#### What this exercise asks:
- 1) Answer these questions using the passage on the vehicle data collection device, one answer per line:
(a) Which unit starts and stops the RTOS 101?
(b) Where does the standardization processing unit 141 store the converted vehicle data?
(c) Through which component does the cloud communication unit 143 communicate with the cloud 3?
- 2) Reproduce a section of the passage on the vehicle data collection device without any changes, beginning at the words "The vehicle data acquisition unit 142 acquires" and stopping after the words "communication unit 13.".

#### Provided passage:
┏━━
The security management unit 131 provides a function related to security of the vehicle. For example, the security management unit 131 may execute a process for preventing falsification of vehicle data, such as a process for encryption of the vehicle data.

The vehicle authority management unit 132 restricts access to the vehicle data or the like in accordance with an authority of a user who uses the data collection device 2.

The vehicle user management unit 133 adds and deletes a user who uses the data collection device 2, and sets the authority of the user.

The vehicle state management unit 134 starts and stops the RTOS 101 and manages the power supply of the data collection device 2.

In addition, the programs for implementing the vehicle function include an API 140, a standardization processing unit 141, a vehicle data acquisition unit 142, a cloud communication unit 143, a GPS control unit 144, a video control unit 145, and a sensor control unit 146.

The API 140 provides an interface when the programs for implementing the vehicle function is used. The API 140 is configured to restrict the use of the programs in accordance with the authority given to the user.

The standardization processing unit 141 converts the vehicle data acquired by the vehicle data acquisition unit 142 into a standard format, and stores the converted vehicle data in the flash memory 26 as standardized vehicle data.

The vehicle data acquisition unit 142 acquires a communication frame including the vehicle data from an electronic control unit mounted on the subject vehicle via the vehicle I/F 12. The vehicle data is data indicating a state of the subject vehicle. For example, the vehicle data may correspond to a traveling state such as a vehicle speed and a steering angle, an attribute of the subject vehicle such as a vehicle type, and a remaining amount of fuel or a remaining level of a battery of the subject vehicle.

The cloud communication unit 143 communicates with the cloud 3 via the communication unit 13.

The GPS control unit 144 controls the GPS connected to the vehicle I/F 12 and detects the current location or the like of the subject vehicle.
┗━━
#### Material supplied:
┏━━
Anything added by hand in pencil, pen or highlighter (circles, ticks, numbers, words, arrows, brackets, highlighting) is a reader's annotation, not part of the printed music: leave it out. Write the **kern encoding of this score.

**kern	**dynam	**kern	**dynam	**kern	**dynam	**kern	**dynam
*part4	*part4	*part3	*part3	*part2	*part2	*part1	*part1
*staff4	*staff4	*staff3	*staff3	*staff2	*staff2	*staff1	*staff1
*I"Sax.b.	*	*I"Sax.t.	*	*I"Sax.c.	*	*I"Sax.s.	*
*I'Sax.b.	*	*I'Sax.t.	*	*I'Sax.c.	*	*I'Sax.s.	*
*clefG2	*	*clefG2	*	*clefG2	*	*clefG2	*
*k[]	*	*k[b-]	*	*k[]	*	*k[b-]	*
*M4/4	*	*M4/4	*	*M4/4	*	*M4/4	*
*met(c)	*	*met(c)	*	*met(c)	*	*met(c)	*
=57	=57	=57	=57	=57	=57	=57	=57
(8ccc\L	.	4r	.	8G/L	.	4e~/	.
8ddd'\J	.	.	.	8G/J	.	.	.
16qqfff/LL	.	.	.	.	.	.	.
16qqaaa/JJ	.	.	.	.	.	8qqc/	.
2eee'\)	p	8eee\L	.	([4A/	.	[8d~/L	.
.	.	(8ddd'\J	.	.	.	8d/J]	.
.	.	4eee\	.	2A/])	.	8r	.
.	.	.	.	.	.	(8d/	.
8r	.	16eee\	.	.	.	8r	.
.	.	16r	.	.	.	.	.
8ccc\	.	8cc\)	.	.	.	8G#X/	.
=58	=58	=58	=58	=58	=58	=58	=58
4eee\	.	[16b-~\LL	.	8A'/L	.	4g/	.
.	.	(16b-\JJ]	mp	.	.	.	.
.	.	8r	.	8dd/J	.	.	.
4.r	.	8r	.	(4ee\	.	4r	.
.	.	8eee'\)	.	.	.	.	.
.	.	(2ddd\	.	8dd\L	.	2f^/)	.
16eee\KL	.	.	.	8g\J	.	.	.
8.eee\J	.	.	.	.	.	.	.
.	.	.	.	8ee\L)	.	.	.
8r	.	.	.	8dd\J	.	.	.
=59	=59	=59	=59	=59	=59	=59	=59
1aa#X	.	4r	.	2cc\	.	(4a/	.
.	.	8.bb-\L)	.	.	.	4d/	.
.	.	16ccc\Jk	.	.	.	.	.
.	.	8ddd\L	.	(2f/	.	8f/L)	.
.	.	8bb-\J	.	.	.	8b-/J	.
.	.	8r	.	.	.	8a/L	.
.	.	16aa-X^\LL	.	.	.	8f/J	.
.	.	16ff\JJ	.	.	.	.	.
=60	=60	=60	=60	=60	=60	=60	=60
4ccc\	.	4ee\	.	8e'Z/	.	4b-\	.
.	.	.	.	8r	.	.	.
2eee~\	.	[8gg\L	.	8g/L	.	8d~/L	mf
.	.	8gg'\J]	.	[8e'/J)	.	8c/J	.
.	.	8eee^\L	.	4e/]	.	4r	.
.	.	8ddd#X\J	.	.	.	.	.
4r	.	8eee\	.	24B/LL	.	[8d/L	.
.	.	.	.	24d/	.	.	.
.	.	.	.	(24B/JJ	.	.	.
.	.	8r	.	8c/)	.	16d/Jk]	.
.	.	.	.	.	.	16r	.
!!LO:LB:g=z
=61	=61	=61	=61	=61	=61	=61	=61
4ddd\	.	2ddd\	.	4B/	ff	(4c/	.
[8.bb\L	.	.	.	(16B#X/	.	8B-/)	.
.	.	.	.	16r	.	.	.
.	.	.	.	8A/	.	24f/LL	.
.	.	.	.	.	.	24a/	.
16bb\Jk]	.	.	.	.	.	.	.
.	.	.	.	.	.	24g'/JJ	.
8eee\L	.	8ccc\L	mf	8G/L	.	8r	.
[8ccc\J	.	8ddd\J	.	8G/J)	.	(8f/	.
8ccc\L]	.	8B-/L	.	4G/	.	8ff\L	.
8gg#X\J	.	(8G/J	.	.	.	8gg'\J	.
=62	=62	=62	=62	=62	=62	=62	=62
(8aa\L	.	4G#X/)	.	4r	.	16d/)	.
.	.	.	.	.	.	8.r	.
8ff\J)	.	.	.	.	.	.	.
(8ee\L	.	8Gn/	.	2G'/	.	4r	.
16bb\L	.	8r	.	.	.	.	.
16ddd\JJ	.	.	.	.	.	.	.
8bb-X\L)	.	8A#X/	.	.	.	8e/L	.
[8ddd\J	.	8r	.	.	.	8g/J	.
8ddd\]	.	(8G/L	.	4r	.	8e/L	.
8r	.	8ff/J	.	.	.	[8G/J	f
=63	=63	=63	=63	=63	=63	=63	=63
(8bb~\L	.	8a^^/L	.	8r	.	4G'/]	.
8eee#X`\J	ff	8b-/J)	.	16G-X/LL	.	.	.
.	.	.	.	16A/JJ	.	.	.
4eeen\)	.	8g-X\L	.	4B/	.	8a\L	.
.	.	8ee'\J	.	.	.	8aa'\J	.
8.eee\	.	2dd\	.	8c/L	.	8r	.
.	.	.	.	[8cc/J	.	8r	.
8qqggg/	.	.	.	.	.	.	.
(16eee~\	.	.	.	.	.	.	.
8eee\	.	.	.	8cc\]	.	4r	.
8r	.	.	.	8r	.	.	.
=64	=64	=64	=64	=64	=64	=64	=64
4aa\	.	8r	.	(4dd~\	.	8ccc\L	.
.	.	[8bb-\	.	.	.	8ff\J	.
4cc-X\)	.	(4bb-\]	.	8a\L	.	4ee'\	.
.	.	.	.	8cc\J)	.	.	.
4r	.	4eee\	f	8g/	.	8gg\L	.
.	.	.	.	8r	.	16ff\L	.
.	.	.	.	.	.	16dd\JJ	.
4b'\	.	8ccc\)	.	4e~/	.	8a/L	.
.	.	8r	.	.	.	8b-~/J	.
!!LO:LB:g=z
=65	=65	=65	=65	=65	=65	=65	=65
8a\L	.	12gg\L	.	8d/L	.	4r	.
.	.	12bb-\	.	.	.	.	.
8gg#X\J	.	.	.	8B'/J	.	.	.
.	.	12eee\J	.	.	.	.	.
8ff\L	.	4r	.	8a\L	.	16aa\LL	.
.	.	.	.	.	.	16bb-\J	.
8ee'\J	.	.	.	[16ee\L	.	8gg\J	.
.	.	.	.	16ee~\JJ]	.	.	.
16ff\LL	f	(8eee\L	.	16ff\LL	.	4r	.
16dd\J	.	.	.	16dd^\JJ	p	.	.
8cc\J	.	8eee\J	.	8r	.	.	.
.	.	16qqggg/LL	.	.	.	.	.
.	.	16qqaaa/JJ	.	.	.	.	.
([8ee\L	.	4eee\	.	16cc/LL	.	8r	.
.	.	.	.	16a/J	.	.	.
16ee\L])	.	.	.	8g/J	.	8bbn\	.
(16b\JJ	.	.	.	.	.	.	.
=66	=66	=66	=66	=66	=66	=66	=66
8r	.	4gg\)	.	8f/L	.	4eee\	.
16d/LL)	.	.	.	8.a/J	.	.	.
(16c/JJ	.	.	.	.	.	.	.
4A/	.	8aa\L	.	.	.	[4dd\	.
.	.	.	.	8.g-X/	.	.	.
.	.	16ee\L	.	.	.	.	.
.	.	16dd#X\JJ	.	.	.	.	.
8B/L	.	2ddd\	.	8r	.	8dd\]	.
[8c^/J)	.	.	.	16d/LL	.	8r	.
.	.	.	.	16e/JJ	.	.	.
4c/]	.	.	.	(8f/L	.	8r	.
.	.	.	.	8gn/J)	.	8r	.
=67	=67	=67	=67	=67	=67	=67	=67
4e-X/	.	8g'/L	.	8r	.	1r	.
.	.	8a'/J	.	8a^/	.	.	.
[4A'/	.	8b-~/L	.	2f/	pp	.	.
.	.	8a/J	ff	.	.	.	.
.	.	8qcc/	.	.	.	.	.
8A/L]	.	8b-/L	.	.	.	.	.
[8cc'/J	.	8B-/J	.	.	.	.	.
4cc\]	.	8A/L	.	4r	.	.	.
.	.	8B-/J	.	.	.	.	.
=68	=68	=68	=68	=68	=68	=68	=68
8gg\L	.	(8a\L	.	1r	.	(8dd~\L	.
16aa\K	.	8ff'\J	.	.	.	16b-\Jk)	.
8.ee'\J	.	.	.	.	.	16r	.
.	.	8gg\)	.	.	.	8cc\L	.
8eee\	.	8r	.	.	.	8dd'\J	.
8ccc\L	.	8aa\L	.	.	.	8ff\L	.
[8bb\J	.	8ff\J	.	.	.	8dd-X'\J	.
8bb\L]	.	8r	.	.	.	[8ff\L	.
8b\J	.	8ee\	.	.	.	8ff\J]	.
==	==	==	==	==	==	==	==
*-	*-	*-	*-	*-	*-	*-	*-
┗━━
#### Exercise answers:
- 1)
(a) The vehicle state management unit 134.
(b) In the flash memory 26, as standardized vehicle data.
(c) The communication unit 13.

- 2)
The vehicle data acquisition unit 142 acquires a communication frame including the vehicle data from an electronic control unit mounted on the subject vehicle via the vehicle I/F 12. The vehicle data is data indicating a state of the subject vehicle. For example, the vehicle data may correspond to a traveling state such as a vehicle speed and a steering angle, an attribute of the subject vehicle such as a vehicle type, and a remaining amount of fuel or a remaining level of a battery of the subject vehicle.

The cloud communication unit 143 communicates with the cloud 3 via the communication unit 13.